Depuis 2 semaines, les marchés sont bondés. Les parents d’élèves courent pour les fournitures scolaires. Cahiers, stylos sacs, et autres accessoires sont marchandés dans tous les coins des marchés de la capitale. Les boutiques d’équipements scolaires, les vendeurs ambulants, tous se frottent les mains.

Malheureusement, pas les parents d’élèves. Ils déplorent les prix qui ont grimpés. Moussa Coulibaly, père de 5 enfants venu au marché pour faire ses emplettes déplore la crise. « On se préoccupe déjà de comment assurer à manger pour la famille. Maintenant il faut ajouter les fournitures scolaires, les frais scolaires… On ne sait plus quoi dire ou quoi faire ». « La cherté n’est ni de notre faute ni notre souhaits », déclare Issouf Fomba commerçant aux Halles de Bamako. Pour lui, l’année passée était meilleure à cette année en termes de coûts. « On achetait les paquets de cahiers à 1 250 F CFA pour les revendre à 1 500 F CFA. Mais maintenant c’est à 1 500 F CFA ou 1 750 F CFA que nous les acquérons. Nous ne pouvons vendre qu’à 2 000 F CFA. Tout est cher, le Mali est très dur maintenant. Nous demandons aux autorités de réduire les prix de transit pour qu’on puisse vendre aussi les marchandises à un prix raisonnable sinon ça ne va pas du tout. Mais on essaie de s’attendre avec les clients car on est conscient de la réalité de ce pays ».

Pendant ce temps, de l’autre côté, les écoles sont prises d’assaut par les parents pour les inscriptions, les orientations, le payement des premières scolarités ou simplement pour des demandes d’informations.

Mme Sidibé Aïssata Niono : « Je suis venue inscrire ma fille. Les fournitures sont très chères, les tenues scolaires également ».

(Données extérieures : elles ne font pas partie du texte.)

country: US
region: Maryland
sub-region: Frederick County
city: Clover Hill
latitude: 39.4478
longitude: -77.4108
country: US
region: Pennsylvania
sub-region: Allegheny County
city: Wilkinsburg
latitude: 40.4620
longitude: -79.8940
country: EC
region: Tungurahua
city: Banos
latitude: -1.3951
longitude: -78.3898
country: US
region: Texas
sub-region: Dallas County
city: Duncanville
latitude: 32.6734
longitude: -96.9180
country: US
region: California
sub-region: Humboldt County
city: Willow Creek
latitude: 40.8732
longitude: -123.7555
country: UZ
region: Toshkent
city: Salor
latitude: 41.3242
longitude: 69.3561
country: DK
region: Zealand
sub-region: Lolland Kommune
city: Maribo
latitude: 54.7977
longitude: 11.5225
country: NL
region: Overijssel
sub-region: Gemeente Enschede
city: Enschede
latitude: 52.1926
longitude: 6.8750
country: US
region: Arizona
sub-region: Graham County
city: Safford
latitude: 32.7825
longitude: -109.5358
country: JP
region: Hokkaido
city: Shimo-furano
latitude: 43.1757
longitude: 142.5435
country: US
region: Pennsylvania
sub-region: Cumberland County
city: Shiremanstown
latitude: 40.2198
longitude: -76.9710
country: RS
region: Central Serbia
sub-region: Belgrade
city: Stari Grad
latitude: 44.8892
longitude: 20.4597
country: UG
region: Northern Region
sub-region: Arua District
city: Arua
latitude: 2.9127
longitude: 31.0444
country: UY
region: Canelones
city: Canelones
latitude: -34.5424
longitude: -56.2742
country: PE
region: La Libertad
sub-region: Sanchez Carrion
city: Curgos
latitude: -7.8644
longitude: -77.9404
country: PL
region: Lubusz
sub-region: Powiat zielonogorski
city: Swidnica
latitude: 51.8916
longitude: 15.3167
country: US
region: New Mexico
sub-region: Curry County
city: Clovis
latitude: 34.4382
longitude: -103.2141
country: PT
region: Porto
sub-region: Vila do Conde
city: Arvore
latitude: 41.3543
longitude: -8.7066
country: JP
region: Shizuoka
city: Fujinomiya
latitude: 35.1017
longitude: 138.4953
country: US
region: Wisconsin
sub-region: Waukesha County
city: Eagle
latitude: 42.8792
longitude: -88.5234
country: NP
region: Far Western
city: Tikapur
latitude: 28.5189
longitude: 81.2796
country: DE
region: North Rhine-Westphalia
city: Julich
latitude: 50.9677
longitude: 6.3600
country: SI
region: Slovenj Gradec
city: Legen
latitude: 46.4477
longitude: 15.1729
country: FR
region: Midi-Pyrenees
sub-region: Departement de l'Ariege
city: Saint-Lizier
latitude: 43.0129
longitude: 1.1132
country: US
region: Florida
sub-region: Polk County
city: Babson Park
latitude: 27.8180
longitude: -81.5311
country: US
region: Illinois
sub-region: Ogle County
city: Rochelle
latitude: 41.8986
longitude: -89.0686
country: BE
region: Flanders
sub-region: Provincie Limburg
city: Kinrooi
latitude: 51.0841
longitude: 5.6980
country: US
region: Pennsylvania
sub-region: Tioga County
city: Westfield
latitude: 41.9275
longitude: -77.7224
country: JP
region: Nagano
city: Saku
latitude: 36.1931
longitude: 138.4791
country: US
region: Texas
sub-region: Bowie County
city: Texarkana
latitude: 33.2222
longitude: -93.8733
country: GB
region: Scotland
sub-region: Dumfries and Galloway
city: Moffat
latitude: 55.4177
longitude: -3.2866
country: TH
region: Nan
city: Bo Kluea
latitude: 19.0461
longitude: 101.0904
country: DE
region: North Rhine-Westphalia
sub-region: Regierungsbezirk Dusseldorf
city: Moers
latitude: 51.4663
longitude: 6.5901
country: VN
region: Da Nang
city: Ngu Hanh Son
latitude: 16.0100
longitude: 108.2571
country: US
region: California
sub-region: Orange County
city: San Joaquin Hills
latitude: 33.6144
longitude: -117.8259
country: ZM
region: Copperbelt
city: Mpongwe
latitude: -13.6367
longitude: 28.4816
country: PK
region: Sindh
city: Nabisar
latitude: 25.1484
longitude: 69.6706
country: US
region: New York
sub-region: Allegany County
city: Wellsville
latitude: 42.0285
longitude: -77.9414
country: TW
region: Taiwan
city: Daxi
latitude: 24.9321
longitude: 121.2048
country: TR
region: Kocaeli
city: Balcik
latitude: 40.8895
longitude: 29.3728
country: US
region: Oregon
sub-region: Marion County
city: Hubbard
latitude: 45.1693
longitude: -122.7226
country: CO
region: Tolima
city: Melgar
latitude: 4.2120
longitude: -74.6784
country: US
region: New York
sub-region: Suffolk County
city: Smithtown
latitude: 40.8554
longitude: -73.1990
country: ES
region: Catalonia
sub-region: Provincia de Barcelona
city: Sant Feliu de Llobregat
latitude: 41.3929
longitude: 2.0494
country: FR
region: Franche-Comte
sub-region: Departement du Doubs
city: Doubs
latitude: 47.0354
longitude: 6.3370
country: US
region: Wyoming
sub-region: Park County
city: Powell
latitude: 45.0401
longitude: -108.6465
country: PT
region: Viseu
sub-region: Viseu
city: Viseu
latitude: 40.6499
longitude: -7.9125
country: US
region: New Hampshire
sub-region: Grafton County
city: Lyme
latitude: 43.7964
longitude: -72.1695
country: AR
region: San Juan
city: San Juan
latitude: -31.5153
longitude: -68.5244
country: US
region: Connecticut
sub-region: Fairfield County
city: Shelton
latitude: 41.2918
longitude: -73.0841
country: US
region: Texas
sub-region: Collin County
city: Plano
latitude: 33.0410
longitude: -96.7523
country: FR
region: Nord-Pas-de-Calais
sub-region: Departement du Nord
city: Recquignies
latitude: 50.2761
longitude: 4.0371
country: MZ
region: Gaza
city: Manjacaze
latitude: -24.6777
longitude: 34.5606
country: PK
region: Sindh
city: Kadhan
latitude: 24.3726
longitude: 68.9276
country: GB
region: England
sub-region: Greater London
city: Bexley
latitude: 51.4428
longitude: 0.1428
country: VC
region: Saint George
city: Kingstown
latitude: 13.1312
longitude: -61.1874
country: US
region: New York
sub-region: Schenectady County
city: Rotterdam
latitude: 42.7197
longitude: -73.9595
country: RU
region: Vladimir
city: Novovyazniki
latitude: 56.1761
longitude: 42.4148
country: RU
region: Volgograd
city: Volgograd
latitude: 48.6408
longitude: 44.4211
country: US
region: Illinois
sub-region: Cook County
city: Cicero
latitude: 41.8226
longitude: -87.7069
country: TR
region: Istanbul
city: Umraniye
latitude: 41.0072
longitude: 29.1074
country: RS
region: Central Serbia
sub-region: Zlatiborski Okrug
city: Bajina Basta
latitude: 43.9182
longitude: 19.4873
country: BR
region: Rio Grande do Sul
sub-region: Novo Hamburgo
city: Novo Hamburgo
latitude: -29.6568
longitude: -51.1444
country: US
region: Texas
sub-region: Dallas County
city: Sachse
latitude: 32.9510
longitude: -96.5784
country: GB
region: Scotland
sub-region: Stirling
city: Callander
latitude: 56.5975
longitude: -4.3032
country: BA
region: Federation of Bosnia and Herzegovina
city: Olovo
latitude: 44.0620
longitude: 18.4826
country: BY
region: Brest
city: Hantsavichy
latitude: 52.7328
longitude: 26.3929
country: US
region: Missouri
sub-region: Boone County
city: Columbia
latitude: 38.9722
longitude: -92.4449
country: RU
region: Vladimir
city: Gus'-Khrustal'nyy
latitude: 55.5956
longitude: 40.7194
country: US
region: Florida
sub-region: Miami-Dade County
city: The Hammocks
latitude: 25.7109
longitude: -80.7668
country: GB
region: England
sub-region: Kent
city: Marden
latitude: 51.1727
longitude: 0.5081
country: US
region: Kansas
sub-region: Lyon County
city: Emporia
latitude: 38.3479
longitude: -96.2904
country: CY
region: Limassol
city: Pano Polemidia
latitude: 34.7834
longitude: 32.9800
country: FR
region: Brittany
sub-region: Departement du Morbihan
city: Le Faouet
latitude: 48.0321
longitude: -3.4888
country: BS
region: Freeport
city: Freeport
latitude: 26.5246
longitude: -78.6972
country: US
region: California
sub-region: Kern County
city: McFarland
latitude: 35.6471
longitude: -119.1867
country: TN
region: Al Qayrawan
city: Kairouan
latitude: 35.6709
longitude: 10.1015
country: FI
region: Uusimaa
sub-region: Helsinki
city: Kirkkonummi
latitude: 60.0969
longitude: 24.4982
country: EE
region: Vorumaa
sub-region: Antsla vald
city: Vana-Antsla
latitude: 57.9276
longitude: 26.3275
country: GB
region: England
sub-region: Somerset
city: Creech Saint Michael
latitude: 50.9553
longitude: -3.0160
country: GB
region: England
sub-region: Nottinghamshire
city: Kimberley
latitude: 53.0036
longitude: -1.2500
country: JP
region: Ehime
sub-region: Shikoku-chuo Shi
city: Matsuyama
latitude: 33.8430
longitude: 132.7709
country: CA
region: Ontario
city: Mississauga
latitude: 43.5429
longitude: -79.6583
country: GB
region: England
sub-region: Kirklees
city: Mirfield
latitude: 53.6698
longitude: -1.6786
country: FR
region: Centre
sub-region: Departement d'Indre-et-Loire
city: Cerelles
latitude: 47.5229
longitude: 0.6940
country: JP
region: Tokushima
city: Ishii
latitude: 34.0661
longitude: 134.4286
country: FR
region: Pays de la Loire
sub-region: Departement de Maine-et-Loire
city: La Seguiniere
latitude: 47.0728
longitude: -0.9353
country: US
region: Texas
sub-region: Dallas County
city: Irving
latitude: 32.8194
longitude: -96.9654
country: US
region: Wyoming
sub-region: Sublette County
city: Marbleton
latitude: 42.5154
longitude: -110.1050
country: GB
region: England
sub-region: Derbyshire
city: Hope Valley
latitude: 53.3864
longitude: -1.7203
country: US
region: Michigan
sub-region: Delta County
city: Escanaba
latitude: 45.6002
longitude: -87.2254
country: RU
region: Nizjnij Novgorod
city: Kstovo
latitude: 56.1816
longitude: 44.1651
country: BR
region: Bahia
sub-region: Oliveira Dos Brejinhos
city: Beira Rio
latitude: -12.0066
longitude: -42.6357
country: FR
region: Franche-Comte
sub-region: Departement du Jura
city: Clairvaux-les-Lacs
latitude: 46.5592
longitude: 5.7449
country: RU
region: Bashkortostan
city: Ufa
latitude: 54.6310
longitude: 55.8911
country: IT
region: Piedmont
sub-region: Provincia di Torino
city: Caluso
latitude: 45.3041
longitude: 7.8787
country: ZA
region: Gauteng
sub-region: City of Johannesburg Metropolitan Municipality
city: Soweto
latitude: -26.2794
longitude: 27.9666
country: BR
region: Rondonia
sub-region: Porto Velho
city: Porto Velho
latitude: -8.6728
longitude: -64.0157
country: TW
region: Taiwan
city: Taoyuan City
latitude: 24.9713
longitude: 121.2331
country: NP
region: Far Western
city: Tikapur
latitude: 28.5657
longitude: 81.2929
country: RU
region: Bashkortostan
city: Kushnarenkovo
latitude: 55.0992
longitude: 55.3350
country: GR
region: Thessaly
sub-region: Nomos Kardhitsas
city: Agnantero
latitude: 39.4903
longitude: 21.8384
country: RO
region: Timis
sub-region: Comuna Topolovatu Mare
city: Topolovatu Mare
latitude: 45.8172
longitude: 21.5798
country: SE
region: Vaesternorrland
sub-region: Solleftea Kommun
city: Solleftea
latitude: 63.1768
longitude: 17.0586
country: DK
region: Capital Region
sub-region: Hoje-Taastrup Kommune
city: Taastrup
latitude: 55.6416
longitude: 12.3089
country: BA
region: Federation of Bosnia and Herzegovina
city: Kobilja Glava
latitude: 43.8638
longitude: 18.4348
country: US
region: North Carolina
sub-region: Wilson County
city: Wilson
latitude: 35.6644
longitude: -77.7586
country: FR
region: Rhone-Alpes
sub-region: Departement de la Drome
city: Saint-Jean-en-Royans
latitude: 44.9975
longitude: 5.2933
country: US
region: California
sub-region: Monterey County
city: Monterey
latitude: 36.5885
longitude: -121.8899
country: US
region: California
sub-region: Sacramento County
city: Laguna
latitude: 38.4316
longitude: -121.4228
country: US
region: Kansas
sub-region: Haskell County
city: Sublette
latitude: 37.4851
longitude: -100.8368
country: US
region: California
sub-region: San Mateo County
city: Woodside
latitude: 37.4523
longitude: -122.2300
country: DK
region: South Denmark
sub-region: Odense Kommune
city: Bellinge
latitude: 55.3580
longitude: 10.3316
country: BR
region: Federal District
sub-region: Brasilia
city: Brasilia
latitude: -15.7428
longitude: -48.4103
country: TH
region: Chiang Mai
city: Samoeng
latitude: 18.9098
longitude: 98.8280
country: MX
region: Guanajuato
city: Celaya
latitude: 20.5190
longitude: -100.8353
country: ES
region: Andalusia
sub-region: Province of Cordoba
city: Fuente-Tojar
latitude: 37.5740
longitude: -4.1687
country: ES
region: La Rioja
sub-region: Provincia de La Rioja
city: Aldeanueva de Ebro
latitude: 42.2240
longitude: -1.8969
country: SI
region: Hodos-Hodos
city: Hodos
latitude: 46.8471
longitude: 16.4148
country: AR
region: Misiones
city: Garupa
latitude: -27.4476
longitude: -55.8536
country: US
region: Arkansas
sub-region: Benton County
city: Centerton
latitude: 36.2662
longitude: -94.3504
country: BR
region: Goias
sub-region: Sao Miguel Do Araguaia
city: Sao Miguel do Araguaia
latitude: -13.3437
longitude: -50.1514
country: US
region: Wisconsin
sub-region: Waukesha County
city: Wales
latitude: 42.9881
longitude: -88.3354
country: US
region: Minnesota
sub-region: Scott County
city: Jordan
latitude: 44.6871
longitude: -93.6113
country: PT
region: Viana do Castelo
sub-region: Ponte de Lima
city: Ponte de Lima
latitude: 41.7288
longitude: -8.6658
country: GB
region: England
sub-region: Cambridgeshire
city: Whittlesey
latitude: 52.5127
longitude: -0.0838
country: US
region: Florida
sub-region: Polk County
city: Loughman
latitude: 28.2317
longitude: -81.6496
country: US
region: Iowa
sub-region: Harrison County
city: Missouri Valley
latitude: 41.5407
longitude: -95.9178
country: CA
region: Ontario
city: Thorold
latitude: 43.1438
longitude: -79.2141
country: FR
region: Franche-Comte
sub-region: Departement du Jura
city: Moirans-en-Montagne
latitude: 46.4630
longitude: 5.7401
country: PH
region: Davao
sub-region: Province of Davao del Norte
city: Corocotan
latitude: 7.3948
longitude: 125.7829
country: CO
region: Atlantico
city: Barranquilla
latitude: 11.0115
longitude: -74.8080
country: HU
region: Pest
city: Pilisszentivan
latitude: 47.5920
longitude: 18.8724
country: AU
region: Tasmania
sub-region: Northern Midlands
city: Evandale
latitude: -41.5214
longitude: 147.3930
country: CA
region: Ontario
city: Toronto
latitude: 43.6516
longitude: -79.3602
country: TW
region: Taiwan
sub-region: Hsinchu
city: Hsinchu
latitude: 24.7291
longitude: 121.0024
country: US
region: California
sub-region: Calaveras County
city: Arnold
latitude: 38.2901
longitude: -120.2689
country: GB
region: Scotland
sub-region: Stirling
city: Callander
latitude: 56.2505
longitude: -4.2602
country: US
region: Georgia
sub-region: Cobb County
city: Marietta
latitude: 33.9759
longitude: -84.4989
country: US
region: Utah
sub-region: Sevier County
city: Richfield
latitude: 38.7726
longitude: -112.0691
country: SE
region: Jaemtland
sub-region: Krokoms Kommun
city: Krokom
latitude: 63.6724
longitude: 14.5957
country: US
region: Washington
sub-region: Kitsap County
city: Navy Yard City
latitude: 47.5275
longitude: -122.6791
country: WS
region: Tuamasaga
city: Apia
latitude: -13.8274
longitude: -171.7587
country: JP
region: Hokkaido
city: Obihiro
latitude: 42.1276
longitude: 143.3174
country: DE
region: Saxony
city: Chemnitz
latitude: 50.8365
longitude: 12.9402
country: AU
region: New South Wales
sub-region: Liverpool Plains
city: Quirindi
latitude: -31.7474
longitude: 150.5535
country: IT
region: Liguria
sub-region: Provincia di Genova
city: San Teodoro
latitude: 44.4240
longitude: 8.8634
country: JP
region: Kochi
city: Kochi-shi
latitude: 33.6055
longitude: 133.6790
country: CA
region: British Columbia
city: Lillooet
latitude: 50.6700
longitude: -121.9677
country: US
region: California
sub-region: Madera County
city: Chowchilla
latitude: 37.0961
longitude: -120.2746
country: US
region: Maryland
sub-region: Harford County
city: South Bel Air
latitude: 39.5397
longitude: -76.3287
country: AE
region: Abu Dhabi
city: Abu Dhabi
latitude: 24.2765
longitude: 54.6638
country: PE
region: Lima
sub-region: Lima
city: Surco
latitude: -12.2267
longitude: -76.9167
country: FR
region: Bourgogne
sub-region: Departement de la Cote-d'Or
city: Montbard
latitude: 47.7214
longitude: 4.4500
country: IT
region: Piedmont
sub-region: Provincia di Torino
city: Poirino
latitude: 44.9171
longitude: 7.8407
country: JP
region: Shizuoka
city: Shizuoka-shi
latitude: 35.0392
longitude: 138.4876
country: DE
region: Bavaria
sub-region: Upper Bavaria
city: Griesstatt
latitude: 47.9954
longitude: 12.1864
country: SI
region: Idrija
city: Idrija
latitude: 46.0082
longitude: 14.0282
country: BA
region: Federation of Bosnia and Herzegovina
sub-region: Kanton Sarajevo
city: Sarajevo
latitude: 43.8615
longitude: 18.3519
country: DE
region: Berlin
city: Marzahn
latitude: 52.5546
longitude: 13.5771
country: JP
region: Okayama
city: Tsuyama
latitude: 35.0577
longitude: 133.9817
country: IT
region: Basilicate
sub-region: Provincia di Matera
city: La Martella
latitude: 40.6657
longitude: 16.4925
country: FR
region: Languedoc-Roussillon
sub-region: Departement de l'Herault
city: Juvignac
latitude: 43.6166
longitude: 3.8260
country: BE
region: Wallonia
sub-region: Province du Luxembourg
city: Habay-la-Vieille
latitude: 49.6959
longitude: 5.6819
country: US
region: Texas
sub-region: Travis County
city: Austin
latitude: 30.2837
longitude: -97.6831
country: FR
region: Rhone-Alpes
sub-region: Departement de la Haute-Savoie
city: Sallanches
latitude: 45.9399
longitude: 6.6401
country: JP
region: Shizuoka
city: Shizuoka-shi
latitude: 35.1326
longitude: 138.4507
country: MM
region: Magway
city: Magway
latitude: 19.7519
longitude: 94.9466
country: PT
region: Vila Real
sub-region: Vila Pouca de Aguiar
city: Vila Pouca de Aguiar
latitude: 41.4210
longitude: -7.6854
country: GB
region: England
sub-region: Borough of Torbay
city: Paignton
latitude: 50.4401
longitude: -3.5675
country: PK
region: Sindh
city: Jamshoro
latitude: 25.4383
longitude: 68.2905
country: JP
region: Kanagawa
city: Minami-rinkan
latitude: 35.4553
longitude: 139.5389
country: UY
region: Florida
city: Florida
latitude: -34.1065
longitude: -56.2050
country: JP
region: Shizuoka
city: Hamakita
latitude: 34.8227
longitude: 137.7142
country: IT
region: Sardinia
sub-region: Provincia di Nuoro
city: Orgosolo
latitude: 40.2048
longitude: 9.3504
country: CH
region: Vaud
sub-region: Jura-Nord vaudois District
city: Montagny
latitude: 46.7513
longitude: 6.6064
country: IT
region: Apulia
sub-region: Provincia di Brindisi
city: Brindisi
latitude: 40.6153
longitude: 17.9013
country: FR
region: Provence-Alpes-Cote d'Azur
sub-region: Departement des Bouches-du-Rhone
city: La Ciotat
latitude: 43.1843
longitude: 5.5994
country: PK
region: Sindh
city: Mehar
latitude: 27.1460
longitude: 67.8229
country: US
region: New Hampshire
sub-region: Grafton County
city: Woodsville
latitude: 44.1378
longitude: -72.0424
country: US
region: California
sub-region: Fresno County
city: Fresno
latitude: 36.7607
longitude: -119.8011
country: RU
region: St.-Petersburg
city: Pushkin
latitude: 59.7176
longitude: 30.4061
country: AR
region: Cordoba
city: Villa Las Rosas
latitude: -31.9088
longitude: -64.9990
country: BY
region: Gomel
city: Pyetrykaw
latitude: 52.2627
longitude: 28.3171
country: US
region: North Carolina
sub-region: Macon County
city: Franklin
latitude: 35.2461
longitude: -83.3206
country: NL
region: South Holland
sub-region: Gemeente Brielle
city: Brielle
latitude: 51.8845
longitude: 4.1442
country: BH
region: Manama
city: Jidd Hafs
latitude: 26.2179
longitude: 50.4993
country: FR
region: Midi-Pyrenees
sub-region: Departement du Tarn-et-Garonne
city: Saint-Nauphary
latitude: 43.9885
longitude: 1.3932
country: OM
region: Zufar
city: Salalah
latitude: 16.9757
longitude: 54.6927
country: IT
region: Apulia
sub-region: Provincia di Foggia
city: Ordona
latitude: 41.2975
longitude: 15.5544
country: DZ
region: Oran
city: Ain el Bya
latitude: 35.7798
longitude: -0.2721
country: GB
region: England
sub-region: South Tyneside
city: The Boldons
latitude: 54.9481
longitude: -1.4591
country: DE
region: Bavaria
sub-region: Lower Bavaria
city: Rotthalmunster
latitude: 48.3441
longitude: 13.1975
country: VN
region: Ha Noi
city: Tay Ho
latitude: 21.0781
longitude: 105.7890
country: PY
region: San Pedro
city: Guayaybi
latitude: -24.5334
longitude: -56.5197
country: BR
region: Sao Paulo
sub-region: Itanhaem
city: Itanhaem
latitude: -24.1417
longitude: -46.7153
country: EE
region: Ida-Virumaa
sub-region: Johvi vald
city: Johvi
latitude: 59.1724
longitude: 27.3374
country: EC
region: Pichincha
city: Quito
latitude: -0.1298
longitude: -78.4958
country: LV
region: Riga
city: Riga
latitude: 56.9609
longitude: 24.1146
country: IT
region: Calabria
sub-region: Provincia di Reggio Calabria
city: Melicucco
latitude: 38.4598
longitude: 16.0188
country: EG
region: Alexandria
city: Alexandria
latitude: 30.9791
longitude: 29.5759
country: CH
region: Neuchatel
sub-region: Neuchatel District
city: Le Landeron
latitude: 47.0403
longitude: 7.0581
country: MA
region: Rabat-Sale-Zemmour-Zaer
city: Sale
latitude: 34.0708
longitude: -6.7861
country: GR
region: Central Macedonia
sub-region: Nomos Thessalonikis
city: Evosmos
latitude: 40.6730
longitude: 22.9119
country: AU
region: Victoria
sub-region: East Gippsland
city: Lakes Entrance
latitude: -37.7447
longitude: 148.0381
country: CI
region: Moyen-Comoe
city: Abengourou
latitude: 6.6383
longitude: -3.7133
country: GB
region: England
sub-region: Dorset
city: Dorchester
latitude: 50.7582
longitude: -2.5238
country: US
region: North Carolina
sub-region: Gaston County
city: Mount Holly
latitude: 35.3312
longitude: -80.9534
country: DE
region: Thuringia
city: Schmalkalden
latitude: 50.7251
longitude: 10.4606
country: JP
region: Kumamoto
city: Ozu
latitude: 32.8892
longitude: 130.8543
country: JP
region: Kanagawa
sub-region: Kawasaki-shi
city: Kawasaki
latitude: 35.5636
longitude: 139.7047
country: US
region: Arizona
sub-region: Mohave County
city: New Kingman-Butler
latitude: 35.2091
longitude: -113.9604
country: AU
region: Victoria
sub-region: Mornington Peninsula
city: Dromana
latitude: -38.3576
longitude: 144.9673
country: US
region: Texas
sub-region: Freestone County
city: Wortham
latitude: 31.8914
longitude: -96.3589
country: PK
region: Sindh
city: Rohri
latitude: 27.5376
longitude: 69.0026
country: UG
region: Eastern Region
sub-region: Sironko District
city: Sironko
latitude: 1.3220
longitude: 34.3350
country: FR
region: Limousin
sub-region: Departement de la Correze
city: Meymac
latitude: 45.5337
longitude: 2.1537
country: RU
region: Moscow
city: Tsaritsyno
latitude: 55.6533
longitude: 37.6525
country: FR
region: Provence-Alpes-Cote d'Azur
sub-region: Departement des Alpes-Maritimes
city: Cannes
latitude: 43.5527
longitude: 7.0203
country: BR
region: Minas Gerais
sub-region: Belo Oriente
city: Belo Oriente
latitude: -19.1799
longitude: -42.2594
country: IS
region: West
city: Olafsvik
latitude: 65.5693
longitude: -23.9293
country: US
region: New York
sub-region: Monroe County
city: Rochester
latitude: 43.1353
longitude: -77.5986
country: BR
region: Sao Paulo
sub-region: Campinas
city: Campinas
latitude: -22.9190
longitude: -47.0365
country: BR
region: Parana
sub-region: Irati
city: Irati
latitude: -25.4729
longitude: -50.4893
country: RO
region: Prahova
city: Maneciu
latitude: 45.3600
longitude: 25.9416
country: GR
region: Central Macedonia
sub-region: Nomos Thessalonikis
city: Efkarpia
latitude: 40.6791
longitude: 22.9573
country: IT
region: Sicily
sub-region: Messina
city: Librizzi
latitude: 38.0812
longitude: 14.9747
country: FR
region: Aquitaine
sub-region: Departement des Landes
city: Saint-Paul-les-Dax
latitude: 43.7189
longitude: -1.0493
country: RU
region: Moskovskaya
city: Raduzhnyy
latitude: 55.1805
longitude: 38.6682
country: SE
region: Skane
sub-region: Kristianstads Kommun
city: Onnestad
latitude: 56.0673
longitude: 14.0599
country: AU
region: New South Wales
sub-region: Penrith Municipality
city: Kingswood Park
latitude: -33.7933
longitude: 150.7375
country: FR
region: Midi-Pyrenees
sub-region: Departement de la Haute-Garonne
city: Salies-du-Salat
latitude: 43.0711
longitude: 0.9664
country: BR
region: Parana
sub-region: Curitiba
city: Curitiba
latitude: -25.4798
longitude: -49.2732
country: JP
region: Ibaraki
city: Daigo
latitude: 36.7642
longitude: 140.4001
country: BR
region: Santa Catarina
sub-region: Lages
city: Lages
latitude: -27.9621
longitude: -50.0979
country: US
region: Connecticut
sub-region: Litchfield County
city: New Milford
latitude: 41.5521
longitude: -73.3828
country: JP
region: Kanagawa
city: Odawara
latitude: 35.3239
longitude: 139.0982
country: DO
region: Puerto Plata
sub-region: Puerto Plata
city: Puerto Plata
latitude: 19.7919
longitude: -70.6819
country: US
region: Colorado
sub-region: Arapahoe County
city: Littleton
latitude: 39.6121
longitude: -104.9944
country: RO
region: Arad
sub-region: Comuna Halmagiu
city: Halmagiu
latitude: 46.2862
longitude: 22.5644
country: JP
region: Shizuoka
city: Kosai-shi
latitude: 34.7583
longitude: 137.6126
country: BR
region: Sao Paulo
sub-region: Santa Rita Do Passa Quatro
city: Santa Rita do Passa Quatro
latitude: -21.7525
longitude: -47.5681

Dans les écoles, les responsables s’arrachent les cheveux, envahis par les parents d’élèves, avec souvent des requêtes incongrues. Mme Ly Awa Samaké, monitrice à Mamaribougou, affirme que des parents d’élèves veulent faire inscrire les enfants de 4 ans ou 5 ans pour la première année. « Cela nous fatigue de devoir leur expliquer et les convaincre que ce n’est pas bien pour l’enfant. A cet âge, il ne jouit pas de toutes les aptitudes requises. Il se sentira toujours fatigué et cela peut jouer sur l’enfant à l’avenir. Mais des parents ne veulent rien entendre ».